11. Only Faded Pictures (2:49)
After a string crescendo, a rather dark variation on the Main Theme is heard, with prepared piano adding some color. Slowly, as the piece progresses, the strings are filled out with the rest of the orchestra, as it builds towards an unseen climax, much like in the previous track. Finally it reaches its peak, and starts to descend, but instead of going into the Childhood theme, a soft yet large descending string melody is heard. The track comes to a quiet conclusion, with soft ascending patterns in the woodwinds.
12. As We Were Children Once (2:49)
A soft piano pattern evolves into the Childhood Theme heard on clarinet. Now it gives way to a slowly moving piano pattern, overlaid with soft backing strings. Now the Main Theme is heard on woodwinds, with a chime heralding some unseen darkness.
13. Verdict and Punishment (6:00)
The climax of the film starts out with a dramatic version of the Childhood Theme, performed on the string. This leads into an anticipatory version of the Main Theme, with the strings providing tension as they constantly moving forward. Now the woodwinds and some percussion is heard, building up with an accelerated crescendo to a variation on the Main Theme that is styled like the Power Theme, low in the brass. Now the Power Theme is heard properly, backed by the rhythmic percussion. The strings build upwards into an unfinished statement of the theme as the orchestra crescendos. Now tension starts to build with prepared piano and pizzicato strings underneath ominous brass. Now the Main Theme is heard and the strings provide more tension, building into a false climax. They softly descent in an elegy and now a dark version of the Main Theme is heard, with low chimes, as the bass strings descend. This leads into the Corruption Motif, and then softly the Power Theme is heard, with chimes, as the track comes to a close.
14. All Our Lives Collide (3:23)
This slow moving track plays a soft elegy in the strings, as the orchestra pulses around it. It has a slight crescendo, but ends on a soft and sad note.
The final track on the album starts out with a solo violin and piano playing the Main Theme.

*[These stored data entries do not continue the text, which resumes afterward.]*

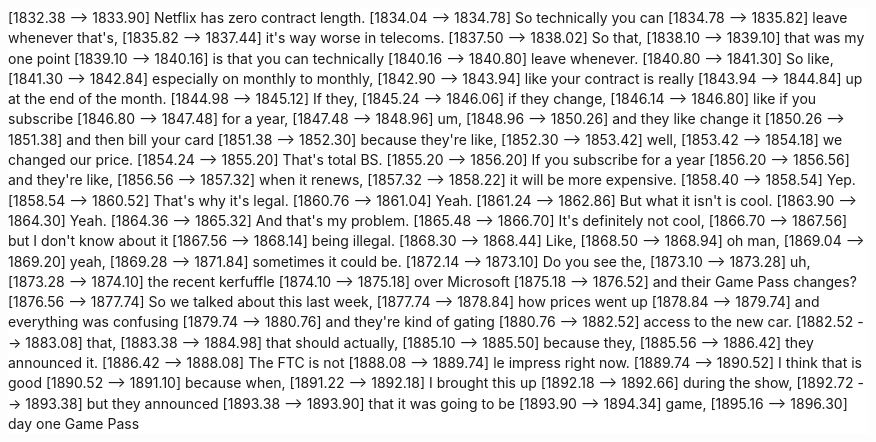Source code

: [1832.38 --> 1833.90]  Netflix has zero contract length.
[1834.04 --> 1834.78]  So technically you can
[1834.78 --> 1835.82]  leave whenever that's,
[1835.82 --> 1837.44]  it's way worse in telecoms.
[1837.50 --> 1838.02]  So that,
[1838.10 --> 1839.10]  that was my one point
[1839.10 --> 1840.16]  is that you can technically
[1840.16 --> 1840.80]  leave whenever.
[1840.80 --> 1841.30]  So like,
[1841.30 --> 1842.84]  especially on monthly to monthly,
[1842.90 --> 1843.94]  like your contract is really
[1843.94 --> 1844.84]  up at the end of the month.
[1844.98 --> 1845.12]  If they,
[1845.24 --> 1846.06]  if they change,
[1846.14 --> 1846.80]  like if you subscribe
[1846.80 --> 1847.48]  for a year,
[1847.48 --> 1848.96]  um,
[1848.96 --> 1850.26]  and they like change it
[1850.26 --> 1851.38]  and then bill your card
[1851.38 --> 1852.30]  because they're like,
[1852.30 --> 1853.42]  well,
[1853.42 --> 1854.18]  we changed our price.
[1854.24 --> 1855.20]  That's total BS.
[1855.20 --> 1856.20]  If you subscribe for a year
[1856.20 --> 1856.56]  and they're like,
[1856.56 --> 1857.32]  when it renews,
[1857.32 --> 1858.22]  it will be more expensive.
[1858.40 --> 1858.54]  Yep.
[1858.54 --> 1860.52]  That's why it's legal.
[1860.76 --> 1861.04]  Yeah.
[1861.24 --> 1862.86]  But what it isn't is cool.
[1863.90 --> 1864.30]  Yeah.
[1864.36 --> 1865.32]  And that's my problem.
[1865.48 --> 1866.70]  It's definitely not cool,
[1866.70 --> 1867.56]  but I don't know about it
[1867.56 --> 1868.14]  being illegal.
[1868.30 --> 1868.44]  Like,
[1868.50 --> 1868.94]  oh man,
[1869.04 --> 1869.20]  yeah,
[1869.28 --> 1871.84]  sometimes it could be.
[1872.14 --> 1873.10]  Do you see the,
[1873.10 --> 1873.28]  uh,
[1873.28 --> 1874.10]  the recent kerfuffle
[1874.10 --> 1875.18]  over Microsoft
[1875.18 --> 1876.52]  and their Game Pass changes?
[1876.56 --> 1877.74]  So we talked about this last week,
[1877.74 --> 1878.84]  how prices went up
[1878.84 --> 1879.74]  and everything was confusing
[1879.74 --> 1880.76]  and they're kind of gating
[1880.76 --> 1882.52]  access to the new car.
[1882.52 --> 1883.08]  that,
[1883.38 --> 1884.98]  that should actually,
[1885.10 --> 1885.50]  because they,
[1885.56 --> 1886.42]  they announced it.
[1886.42 --> 1888.08]  The FTC is not
[1888.08 --> 1889.74]  le impress right now.
[1889.74 --> 1890.52]  I think that is good
[1890.52 --> 1891.10]  because when,
[1891.22 --> 1892.18]  I brought this up
[1892.18 --> 1892.66]  during the show,
[1892.72 --> 1893.38]  but they announced
[1893.38 --> 1893.90]  that it was going to be
[1893.90 --> 1894.34]  game,
[1895.16 --> 1896.30]  day one Game Pass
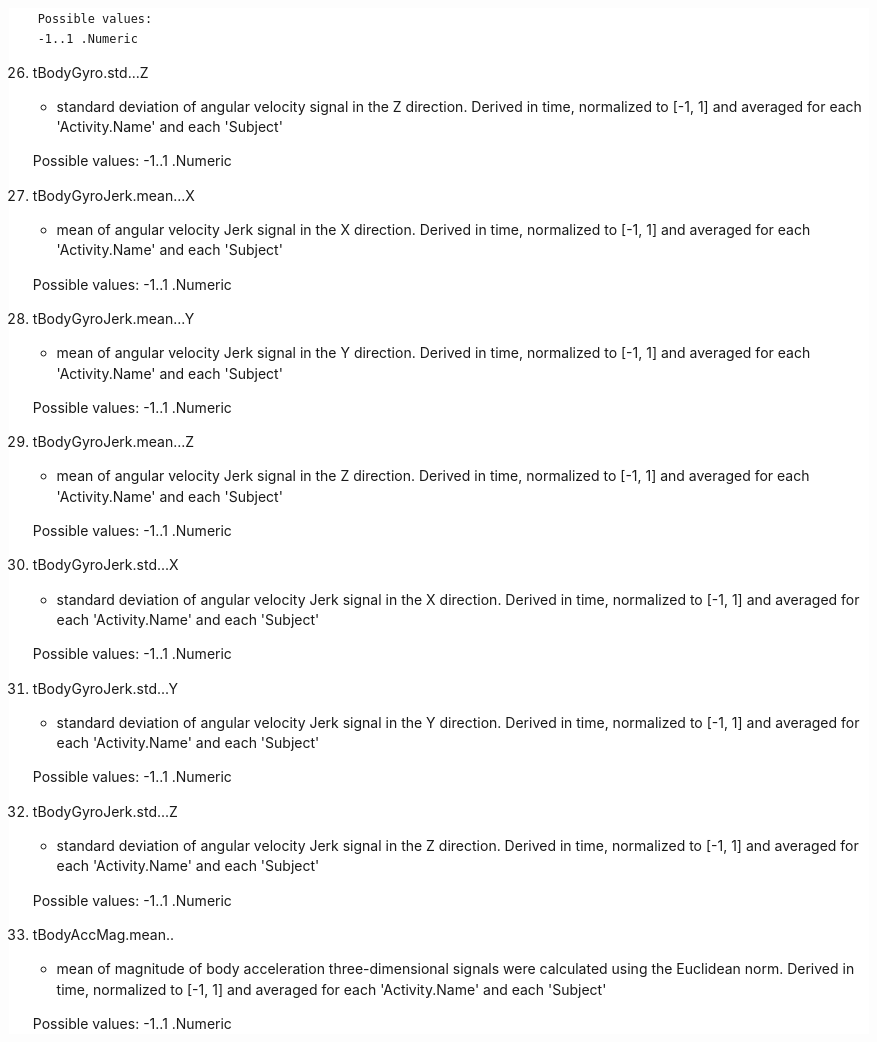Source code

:         Possible values:
        -1..1 .Numeric 

 26. tBodyGyro.std...Z
        - standard deviation of angular velocity signal in the Z direction.
        Derived in time, normalized to [-1, 1] and averaged for each 'Activity.Name' and each 'Subject'
        
        Possible values:
        -1..1 .Numeric 

 27. tBodyGyroJerk.mean...X
        - mean of angular velocity Jerk signal in the X direction.
        Derived in time, normalized to [-1, 1] and averaged for each 'Activity.Name' and each 'Subject'
        
        Possible values:
        -1..1 .Numeric

 28. tBodyGyroJerk.mean...Y
        - mean of angular velocity Jerk signal in the Y direction.
        Derived in time, normalized to [-1, 1] and averaged for each 'Activity.Name' and each 'Subject'
        
        Possible values:
        -1..1 .Numeric
 
 29. tBodyGyroJerk.mean...Z
        - mean of angular velocity Jerk signal in the Z direction.
        Derived in time, normalized to [-1, 1] and averaged for each 'Activity.Name' and each 'Subject'
        
        Possible values:
        -1..1 .Numeric 

 30. tBodyGyroJerk.std...X
        - standard deviation of angular velocity Jerk signal in the X direction.
        Derived in time, normalized to [-1, 1] and averaged for each 'Activity.Name' and each 'Subject'
        
        Possible values:
        -1..1 .Numeric 

 31. tBodyGyroJerk.std...Y
        - standard deviation of angular velocity Jerk signal in the Y direction.
        Derived in time, normalized to [-1, 1] and averaged for each 'Activity.Name' and each 'Subject'
        
        Possible values:
        -1..1 .Numeric 

 32. tBodyGyroJerk.std...Z
        - standard deviation of angular velocity Jerk signal in the Z direction.
        Derived in time, normalized to [-1, 1] and averaged for each 'Activity.Name' and each 'Subject'
        
        Possible values:
        -1..1 .Numeric 

 33. tBodyAccMag.mean..
        - mean of magnitude of body acceleration three-dimensional signals were calculated using the Euclidean norm.
        Derived in time, normalized to [-1, 1] and averaged for each 'Activity.Name' and each 'Subject'
        
        Possible values:
        -1..1 .Numeric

It slowly builds with the woodwinds, and then with a crescendo, chimes are heard building into the accelerating percussion, which takes us to a strong version of the Main Theme. Sweeping and epic in nature, the melody is played out with the full orchestra. The B-section of the theme is also heard, with the building strings. It leads into the Corruption Motif, strongly heard on the brass and horns. Now the strings take over, and lead into the Power Theme. Soft strings play the Main Theme, which then build upwards into the strong emotional strings heard in "Only Faded Pictures", including the denouement with the descending string motif. This gives way to the Power Theme heard low in the orchestra, but it builds upwards, gaining strength as the orchestra climaxes into a version of the Main Theme, with the descending bass line. Once it reaches its peak, it all cuts out, leaving us with a somber version of the Power Theme, with chimes and prepared piano - and the album softly comes to a close.